(DOCUMENT SEGMENT)
────
GitHub Copilot is moving from a flat subscription price to token-based billing starting June 1, and the change is landing as a sticker shock for some heavy users. TechCrunch reports developers posting examples of monthly costs jumping from tens of dollars to hundreds or even thousands, based on how many tokens their Copilot sessions consume. Microsoft did not respond to TechCrunch’s request for comment by publication.

Token billing is a familiar pattern in AI services because it maps directly onto compute cost, but it also exposes product decisions that were easy to ignore under a single monthly fee. When a tool is priced like an “all you can eat” buffet, vendors are rewarded for growth and engagement even if users burn cycles on low-quality iterations. When the meter is visible, the same workflow becomes an accounting problem: each extra prompt, each rewritten chunk of code, each long context window is a line item.
────
(EXTRACTED ENTRIES)
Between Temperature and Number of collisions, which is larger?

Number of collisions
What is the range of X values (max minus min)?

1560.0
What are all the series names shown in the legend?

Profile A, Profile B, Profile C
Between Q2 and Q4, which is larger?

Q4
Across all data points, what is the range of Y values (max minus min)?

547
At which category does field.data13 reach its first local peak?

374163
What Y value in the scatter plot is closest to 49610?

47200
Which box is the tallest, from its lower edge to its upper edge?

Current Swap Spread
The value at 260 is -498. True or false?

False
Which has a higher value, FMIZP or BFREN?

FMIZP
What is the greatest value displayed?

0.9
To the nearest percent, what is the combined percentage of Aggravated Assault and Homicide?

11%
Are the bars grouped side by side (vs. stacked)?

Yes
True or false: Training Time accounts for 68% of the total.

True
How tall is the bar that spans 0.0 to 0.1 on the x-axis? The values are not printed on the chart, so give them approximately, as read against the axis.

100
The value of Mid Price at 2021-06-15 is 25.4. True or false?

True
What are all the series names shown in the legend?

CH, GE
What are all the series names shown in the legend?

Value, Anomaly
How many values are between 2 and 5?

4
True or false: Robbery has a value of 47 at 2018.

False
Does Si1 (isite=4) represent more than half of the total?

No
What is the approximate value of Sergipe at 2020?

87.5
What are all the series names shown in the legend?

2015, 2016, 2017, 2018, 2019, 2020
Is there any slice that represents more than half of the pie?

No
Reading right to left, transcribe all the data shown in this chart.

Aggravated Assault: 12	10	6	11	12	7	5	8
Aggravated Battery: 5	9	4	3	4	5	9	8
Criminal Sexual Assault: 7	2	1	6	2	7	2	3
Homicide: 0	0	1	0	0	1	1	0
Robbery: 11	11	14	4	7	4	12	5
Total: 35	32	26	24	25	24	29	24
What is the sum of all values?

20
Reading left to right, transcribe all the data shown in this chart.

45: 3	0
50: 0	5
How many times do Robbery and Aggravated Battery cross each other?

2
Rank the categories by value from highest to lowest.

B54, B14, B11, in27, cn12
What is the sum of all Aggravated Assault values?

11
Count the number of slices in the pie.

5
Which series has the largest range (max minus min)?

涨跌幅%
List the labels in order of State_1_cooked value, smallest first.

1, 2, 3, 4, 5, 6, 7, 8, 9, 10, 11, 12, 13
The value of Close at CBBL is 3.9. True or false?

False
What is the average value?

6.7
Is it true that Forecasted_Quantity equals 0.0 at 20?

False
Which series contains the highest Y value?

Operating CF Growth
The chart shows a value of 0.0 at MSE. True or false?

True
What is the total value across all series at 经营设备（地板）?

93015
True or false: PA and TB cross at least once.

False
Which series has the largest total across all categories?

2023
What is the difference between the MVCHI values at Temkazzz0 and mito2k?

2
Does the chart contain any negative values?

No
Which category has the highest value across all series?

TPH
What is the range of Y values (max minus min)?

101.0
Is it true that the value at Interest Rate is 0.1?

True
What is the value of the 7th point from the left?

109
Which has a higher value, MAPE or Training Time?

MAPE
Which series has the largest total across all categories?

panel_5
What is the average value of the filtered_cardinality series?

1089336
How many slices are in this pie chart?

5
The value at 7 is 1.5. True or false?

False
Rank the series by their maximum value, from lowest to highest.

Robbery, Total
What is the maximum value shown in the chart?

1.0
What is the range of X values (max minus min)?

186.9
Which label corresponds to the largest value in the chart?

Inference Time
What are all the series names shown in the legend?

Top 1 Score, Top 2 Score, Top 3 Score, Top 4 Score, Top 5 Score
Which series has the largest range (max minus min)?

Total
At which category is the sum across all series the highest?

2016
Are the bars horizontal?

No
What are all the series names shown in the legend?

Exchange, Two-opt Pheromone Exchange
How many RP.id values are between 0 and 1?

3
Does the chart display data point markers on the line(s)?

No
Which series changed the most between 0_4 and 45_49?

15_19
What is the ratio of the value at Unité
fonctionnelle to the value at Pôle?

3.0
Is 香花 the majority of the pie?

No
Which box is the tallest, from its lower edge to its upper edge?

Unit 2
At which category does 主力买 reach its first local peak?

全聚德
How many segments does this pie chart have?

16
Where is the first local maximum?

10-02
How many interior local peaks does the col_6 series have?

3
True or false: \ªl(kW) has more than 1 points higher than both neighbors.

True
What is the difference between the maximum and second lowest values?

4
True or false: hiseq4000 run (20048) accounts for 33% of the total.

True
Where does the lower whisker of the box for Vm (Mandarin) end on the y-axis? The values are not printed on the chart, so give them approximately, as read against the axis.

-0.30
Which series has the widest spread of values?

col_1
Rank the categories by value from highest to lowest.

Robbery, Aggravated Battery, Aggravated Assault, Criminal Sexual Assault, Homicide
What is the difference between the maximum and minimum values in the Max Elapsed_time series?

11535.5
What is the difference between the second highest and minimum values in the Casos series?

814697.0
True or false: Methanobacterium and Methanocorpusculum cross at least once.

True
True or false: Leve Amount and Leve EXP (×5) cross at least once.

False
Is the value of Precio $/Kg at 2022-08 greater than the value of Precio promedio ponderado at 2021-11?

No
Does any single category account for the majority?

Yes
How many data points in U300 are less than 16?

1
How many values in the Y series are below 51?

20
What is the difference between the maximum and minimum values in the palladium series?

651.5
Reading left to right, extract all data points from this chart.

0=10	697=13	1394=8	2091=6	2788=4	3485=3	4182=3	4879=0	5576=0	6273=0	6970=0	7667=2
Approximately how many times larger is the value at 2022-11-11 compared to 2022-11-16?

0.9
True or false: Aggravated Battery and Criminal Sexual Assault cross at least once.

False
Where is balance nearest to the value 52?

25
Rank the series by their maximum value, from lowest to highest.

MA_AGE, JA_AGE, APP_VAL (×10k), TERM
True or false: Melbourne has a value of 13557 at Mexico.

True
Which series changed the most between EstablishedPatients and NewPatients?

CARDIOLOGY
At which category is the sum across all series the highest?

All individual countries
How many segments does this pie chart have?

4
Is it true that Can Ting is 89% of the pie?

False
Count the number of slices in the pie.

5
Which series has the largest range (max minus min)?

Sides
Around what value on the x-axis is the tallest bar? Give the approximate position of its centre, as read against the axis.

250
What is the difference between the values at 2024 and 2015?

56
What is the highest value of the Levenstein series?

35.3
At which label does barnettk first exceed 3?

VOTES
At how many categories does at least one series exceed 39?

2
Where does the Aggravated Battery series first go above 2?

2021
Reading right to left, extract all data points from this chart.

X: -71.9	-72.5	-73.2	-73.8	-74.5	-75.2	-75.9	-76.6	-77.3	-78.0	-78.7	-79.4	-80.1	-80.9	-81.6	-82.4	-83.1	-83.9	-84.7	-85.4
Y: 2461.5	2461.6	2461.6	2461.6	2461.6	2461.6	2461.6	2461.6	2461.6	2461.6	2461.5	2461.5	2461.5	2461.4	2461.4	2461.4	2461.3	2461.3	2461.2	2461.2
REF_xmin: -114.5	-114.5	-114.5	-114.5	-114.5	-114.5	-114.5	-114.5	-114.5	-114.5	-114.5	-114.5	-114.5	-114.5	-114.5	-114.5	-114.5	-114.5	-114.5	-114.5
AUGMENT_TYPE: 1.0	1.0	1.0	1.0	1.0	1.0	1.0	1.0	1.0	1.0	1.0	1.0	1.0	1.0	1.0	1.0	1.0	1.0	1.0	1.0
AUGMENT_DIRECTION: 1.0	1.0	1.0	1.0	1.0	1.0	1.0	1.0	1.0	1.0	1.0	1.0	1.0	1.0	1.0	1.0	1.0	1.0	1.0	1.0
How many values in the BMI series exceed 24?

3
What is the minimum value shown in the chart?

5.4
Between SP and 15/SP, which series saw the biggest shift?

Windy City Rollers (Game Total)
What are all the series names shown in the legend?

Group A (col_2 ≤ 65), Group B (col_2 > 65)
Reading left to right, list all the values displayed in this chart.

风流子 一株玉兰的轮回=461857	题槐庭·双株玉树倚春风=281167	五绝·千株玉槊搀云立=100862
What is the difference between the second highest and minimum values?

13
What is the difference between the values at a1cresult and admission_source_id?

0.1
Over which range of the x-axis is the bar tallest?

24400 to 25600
────
(ASSIGNMENT 1)
List every item that the Copilot billing text says becomes a line item once the meter is visible.
(ASSIGNMENT 2)
Pick up the Copilot billing text from the end of its last sentence and carry it forward.
The data has no connection to the Copilot billing text.

(TASK RESPONSE 1)
- each extra prompt
- each rewritten chunk of code
- each long context window

(TASK RESPONSE 2)
The backlash TechCrunch describes is not only about price levels but about predictability. Software teams budget for tools they can forecast; token usage varies with developer habits, project complexity, and how the assistant is used—quick completions versus long conversational debugging. Some users in the discussion argue that large bills reflect inefficient “vibe coding,” where repeated prompts and bloated iterations substitute for deliberate design. Others point out that Copilot’s own interface and marketing encourage expansive back-and-forth, and that teams adopted it precisely because the marginal cost felt close to zero.

For GitHub, the change shifts risk from the platform to the customer. Under flat pricing, GitHub eats the tail risk of a small share of users consuming disproportionate compute. Under token pricing, that tail risk becomes the customer’s problem, and the platform can sell “discipline” as a feature: fewer tokens, better prompts, tighter contexts. The tool becomes easier to scale financially, but harder to adopt casually.

The timing also matters. AI coding assistants are increasingly bundled into broader developer workflows, and switching costs are falling as competitors offer similar features. A pricing model that turns surprise bills into a recurring story can push teams to diversify tools or route usage through cheaper intermediaries.

On June 1, Copilot’s value proposition will be tested in the place that rarely shows up in product demos: the invoice.